• EXERCISE DESCRIPTION: Wherever the line that contains "Identify the document elements. Format: label text..." falls, repeat it and the lines after it exactly until the records end, without any pictures.

Dataset excerpts
★ ★ ★ ★ ★
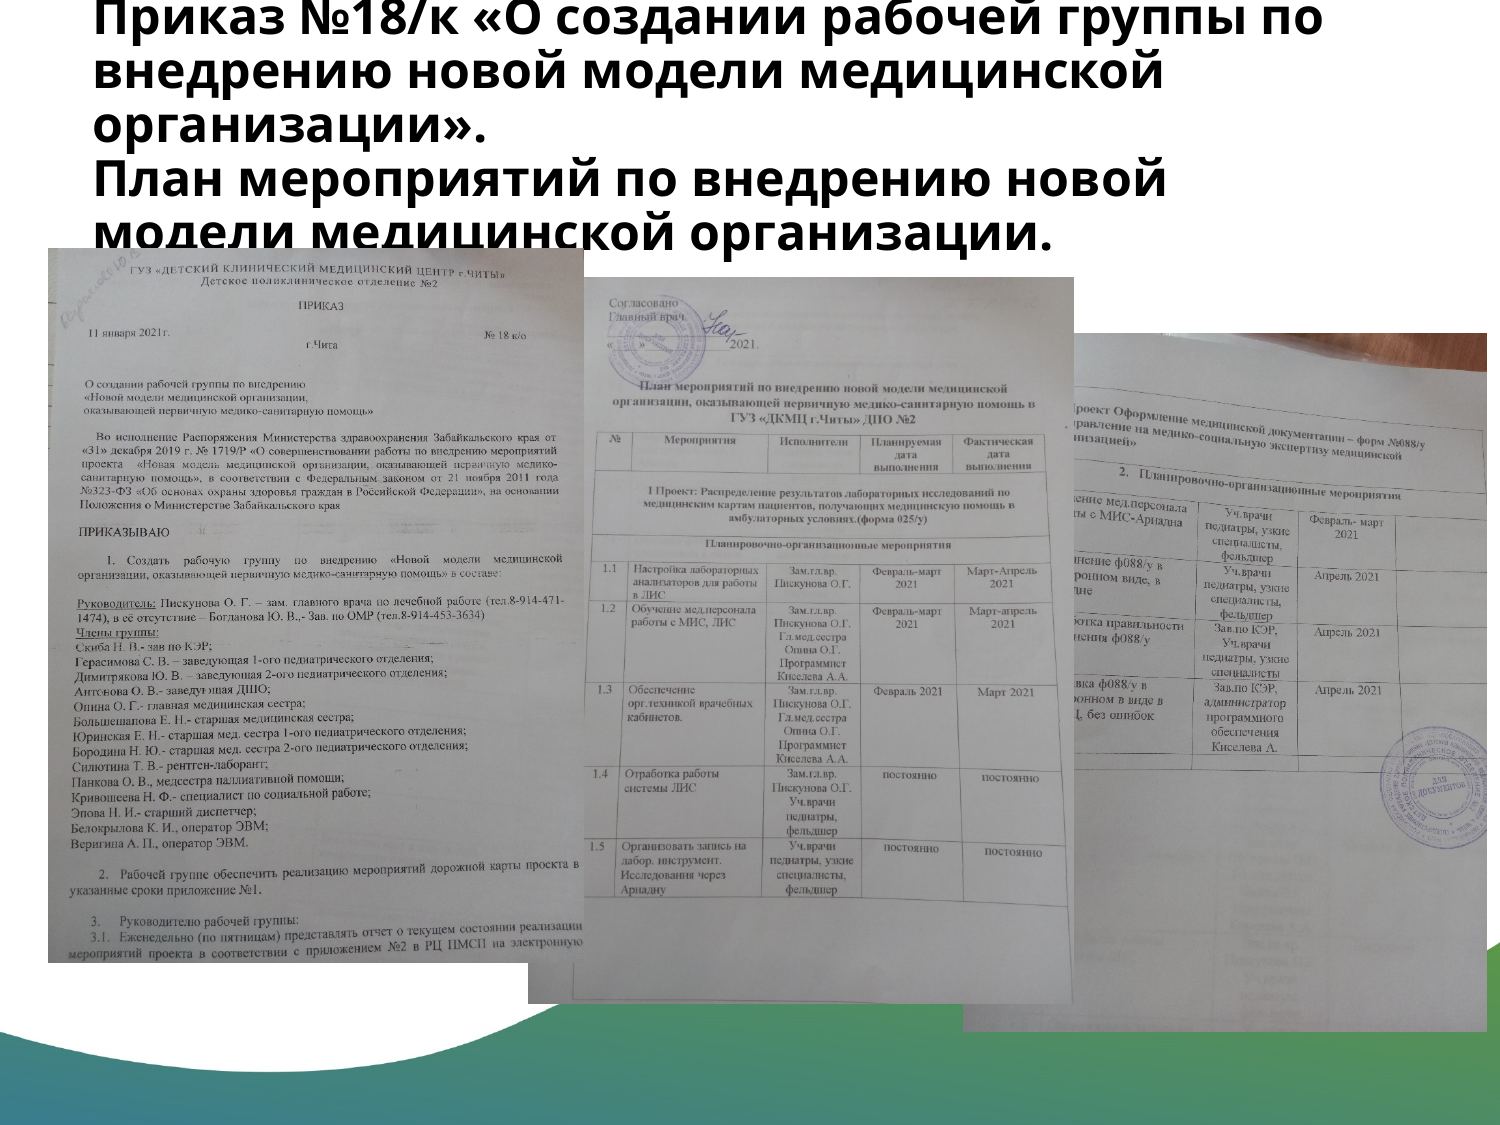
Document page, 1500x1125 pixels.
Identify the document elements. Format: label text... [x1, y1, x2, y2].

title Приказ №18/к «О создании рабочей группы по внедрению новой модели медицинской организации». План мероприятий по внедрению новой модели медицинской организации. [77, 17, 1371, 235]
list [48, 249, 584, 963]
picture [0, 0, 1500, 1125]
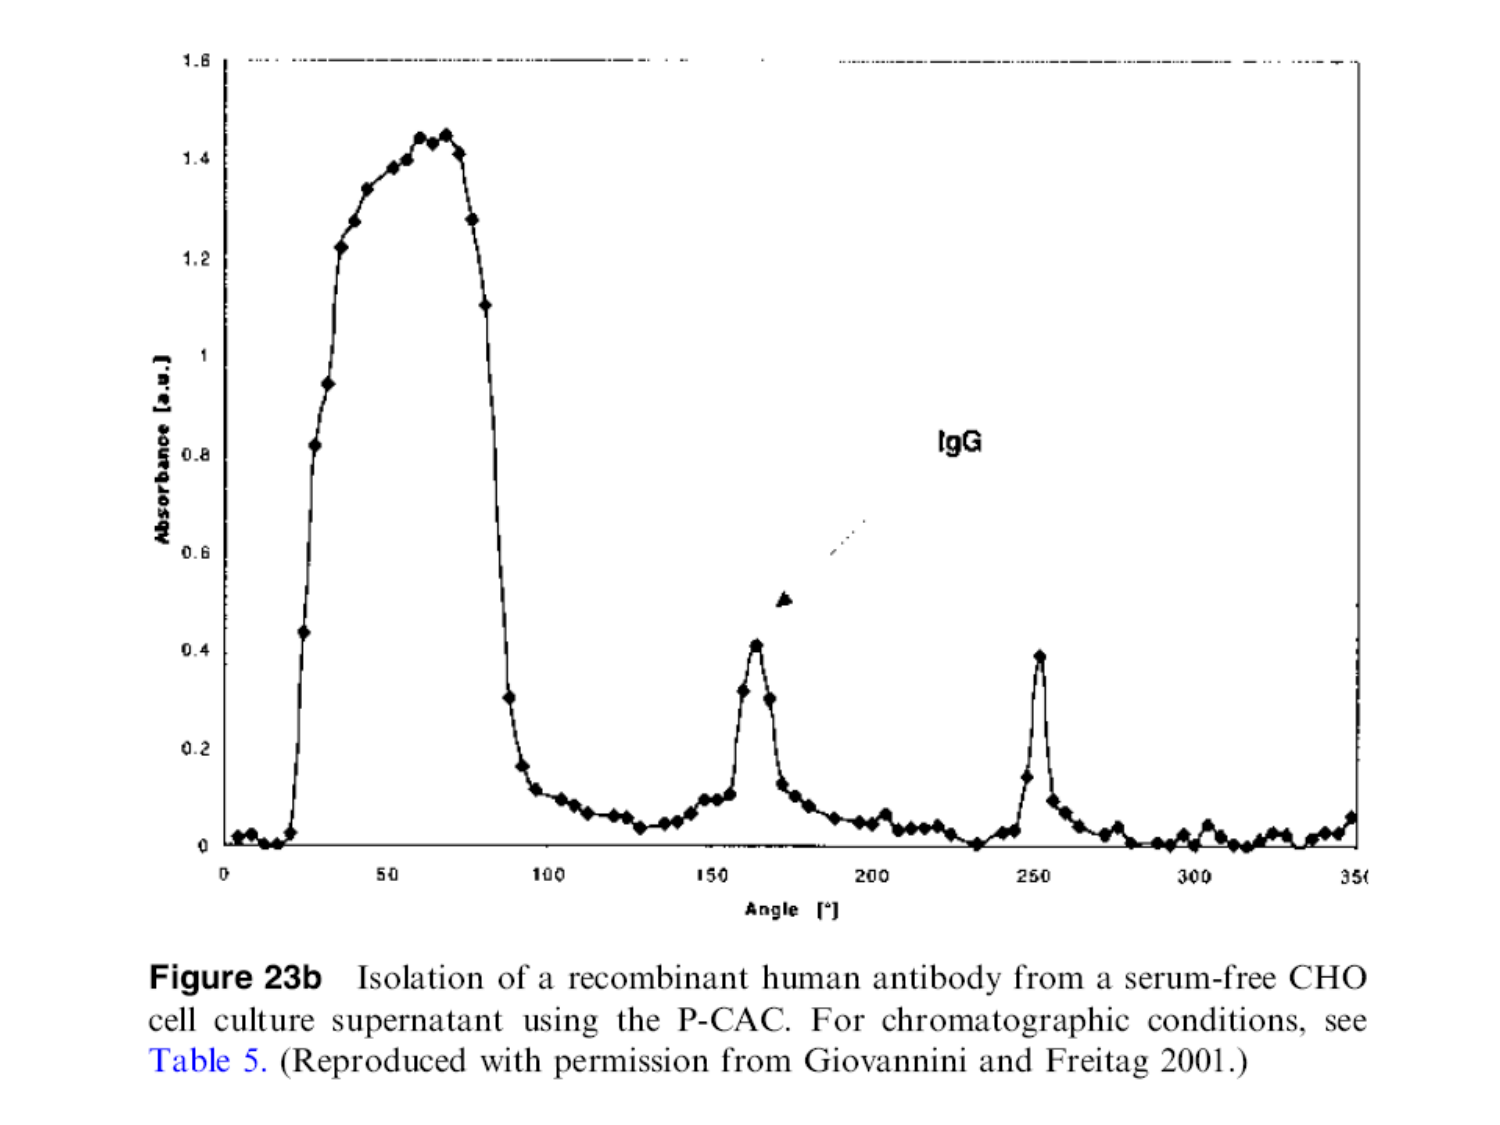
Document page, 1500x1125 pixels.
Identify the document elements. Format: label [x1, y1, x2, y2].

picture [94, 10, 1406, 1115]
★ ★ ★ ★ ★
• ANSWER TO THE PROBLEM:
Identify the document elements. Format: label text... [x1, y1, x2, y2].

title Приказ №18/к «О создании рабочей группы по внедрению новой модели медицинской организации». План мероприятий по внедрению новой модели медицинской организации. [77, 17, 1371, 235]
list [48, 249, 584, 963]
picture [0, 0, 1500, 1125]
Document page, 1500x1125 pixels.
Identify the document elements. Format: label [x1, y1, x2, y2].

picture [94, 10, 1406, 1115]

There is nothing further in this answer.